GIVEN INFORMATION START

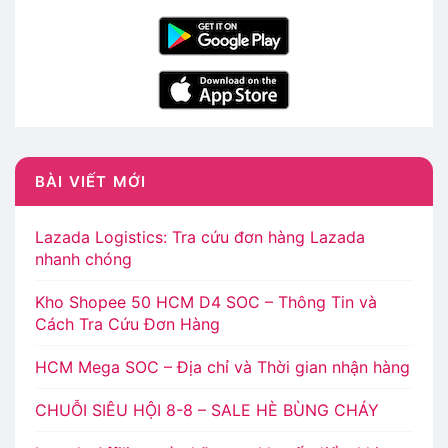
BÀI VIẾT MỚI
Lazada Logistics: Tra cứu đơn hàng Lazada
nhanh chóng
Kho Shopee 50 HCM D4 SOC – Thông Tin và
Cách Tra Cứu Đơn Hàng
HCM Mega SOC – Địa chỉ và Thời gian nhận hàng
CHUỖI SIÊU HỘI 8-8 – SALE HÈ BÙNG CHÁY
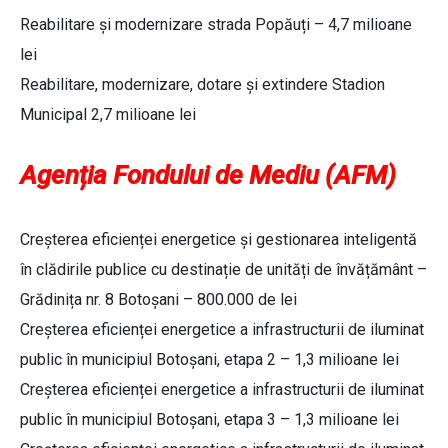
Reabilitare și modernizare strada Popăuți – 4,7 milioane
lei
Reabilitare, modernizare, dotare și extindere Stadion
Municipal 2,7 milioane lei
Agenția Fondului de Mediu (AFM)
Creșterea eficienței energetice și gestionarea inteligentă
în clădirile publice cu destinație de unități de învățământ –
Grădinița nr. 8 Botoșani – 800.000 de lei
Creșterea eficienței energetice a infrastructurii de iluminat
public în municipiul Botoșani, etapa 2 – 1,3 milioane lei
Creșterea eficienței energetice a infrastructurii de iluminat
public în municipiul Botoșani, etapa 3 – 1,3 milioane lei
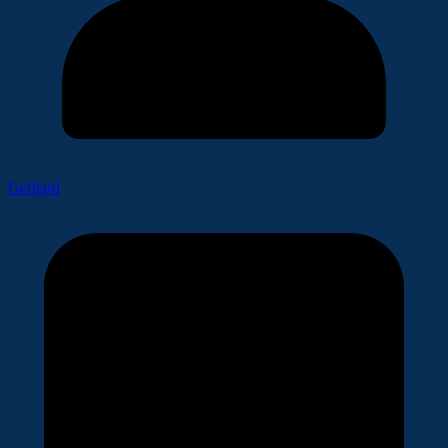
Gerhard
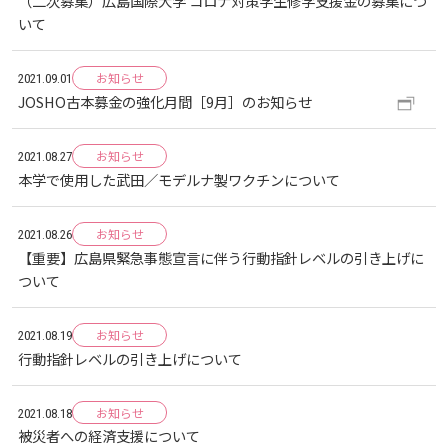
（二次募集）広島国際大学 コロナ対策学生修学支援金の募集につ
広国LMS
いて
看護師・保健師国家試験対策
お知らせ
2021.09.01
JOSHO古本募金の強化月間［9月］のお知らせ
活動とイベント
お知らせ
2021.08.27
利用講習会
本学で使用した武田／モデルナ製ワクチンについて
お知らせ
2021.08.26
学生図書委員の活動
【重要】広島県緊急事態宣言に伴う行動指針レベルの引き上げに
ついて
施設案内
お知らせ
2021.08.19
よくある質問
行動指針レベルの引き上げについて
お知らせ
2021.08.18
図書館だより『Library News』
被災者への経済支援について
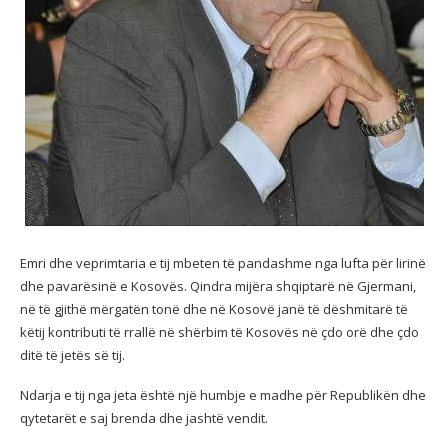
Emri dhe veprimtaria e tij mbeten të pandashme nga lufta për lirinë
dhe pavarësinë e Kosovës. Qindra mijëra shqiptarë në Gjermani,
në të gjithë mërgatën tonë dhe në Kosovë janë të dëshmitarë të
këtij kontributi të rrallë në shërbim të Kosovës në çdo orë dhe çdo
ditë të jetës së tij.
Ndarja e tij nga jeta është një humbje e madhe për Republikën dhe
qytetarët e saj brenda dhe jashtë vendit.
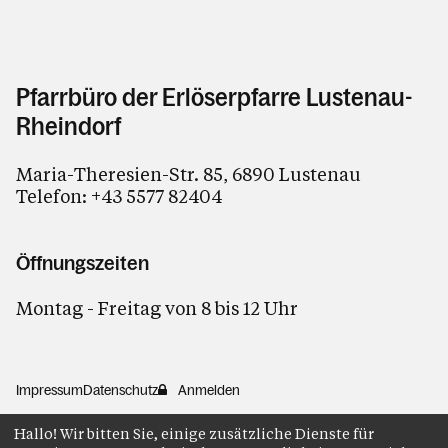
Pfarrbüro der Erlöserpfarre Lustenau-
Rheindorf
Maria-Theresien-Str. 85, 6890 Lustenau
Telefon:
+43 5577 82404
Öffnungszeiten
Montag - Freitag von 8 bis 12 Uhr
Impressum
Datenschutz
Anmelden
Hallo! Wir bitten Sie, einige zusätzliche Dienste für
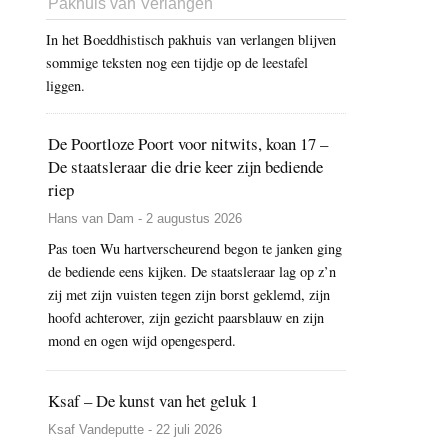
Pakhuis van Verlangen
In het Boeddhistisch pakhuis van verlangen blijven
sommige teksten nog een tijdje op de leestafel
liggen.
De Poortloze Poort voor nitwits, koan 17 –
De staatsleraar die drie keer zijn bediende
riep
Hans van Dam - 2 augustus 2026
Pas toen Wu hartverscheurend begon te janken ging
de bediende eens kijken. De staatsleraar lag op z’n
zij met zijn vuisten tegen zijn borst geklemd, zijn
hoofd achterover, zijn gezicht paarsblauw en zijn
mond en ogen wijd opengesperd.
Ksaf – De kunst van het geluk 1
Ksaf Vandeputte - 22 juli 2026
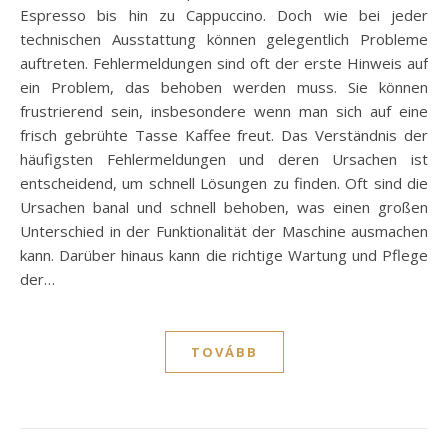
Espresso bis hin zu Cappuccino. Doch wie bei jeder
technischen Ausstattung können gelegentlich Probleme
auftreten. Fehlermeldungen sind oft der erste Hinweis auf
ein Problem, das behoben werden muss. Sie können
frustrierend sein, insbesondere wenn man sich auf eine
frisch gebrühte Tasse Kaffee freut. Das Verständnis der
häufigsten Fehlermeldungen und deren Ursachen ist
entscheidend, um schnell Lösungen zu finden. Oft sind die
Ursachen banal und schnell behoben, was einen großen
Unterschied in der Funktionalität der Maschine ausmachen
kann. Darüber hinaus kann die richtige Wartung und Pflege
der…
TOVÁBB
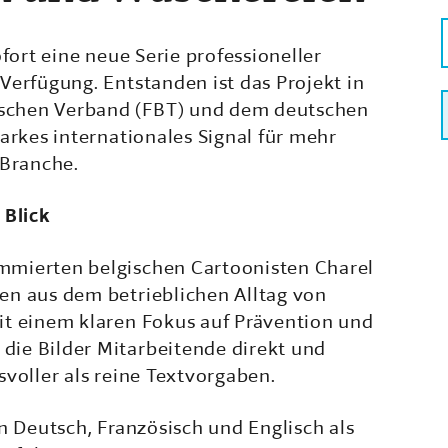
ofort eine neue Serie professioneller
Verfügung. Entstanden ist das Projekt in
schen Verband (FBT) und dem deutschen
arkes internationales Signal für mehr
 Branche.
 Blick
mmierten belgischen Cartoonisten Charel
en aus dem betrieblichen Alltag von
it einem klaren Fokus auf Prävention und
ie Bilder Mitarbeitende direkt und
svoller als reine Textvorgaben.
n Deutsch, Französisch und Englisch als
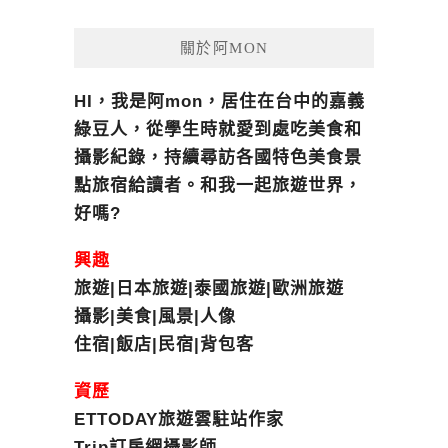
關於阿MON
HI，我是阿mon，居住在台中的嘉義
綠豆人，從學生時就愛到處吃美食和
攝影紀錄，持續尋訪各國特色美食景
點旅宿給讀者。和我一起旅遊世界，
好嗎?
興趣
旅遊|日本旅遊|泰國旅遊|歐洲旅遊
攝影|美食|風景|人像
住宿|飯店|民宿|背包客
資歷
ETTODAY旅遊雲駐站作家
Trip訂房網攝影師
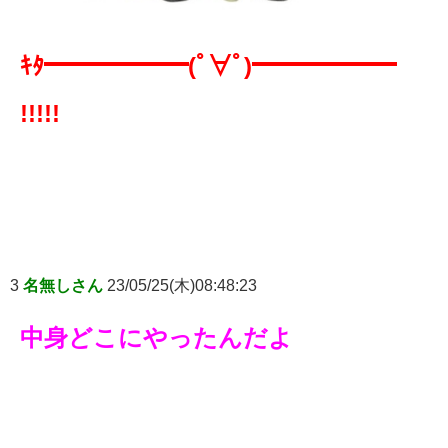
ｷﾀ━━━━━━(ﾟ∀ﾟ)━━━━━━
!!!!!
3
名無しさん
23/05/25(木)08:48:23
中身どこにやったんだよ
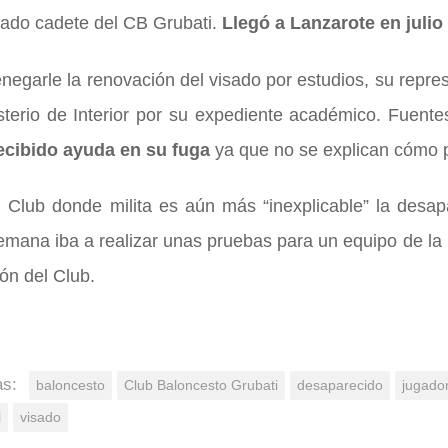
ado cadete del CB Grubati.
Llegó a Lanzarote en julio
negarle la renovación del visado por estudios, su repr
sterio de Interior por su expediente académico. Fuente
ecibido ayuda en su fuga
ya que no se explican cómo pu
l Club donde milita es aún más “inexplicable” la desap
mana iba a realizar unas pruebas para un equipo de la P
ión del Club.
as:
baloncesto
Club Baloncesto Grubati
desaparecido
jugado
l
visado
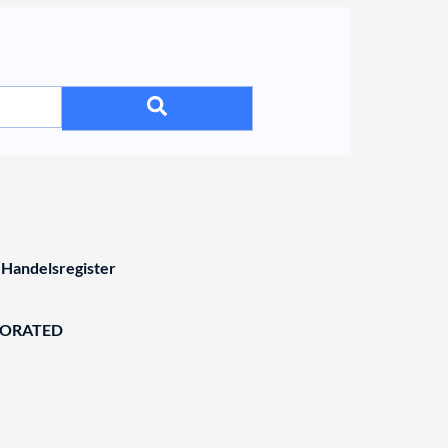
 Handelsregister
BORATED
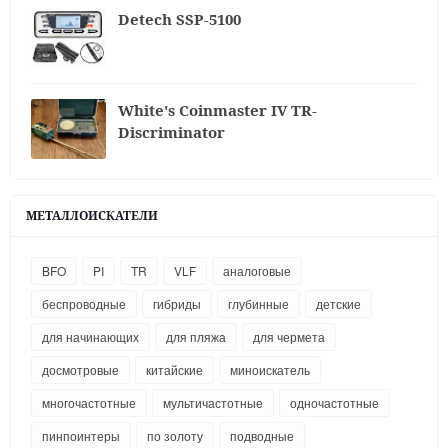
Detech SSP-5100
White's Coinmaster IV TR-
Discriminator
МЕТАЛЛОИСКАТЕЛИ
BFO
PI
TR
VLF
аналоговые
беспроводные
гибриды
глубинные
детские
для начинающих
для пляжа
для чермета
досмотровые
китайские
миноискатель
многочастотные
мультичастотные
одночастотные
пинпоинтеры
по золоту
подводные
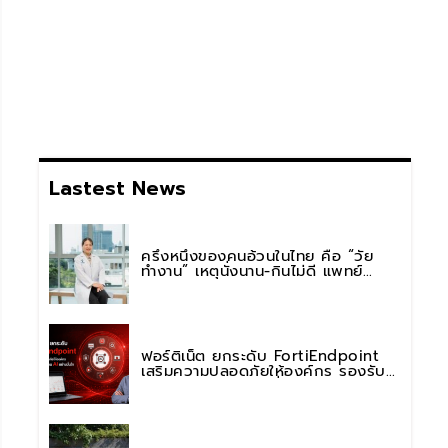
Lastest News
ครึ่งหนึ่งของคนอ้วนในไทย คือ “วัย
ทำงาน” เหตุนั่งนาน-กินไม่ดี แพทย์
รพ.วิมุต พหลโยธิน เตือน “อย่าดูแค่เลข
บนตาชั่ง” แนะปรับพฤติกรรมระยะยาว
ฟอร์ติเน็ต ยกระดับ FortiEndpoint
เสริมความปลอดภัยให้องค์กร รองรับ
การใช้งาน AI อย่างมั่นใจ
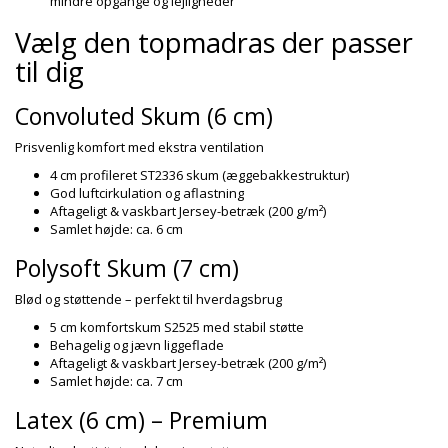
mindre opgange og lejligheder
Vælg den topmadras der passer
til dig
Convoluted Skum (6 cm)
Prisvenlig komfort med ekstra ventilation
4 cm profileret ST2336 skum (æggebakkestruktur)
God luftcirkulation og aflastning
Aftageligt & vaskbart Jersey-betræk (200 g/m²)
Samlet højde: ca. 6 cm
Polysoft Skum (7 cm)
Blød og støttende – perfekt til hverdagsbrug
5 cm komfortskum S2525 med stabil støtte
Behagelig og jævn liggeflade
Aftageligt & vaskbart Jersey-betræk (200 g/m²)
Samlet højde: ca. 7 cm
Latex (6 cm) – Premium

GIVEN INFORMATION END

TASK REQUIREMENTS:
Render the lines between the one containing "Emri dhe veprimtaria" and the one containing "ditë të jetës së tij.", inclusive, as a Markdown table with the columns Row and Line. Number each line and omit any blank lines.

EXERCISE RESPONSE:
| Row | Line |
|---|---|
| 1 | Emri dhe veprimtaria e tij mbeten të pandashme nga lufta për lirinë |
| 2 | dhe pavarësinë e Kosovës. Qindra mijëra shqiptarë në Gjermani, |
| 3 | në të gjithë mërgatën tonë dhe në Kosovë janë të dëshmitarë të |
| 4 | këtij kontributi të rrallë në shërbim të Kosovës në çdo orë dhe çdo |
| 5 | ditë të jetës së tij. |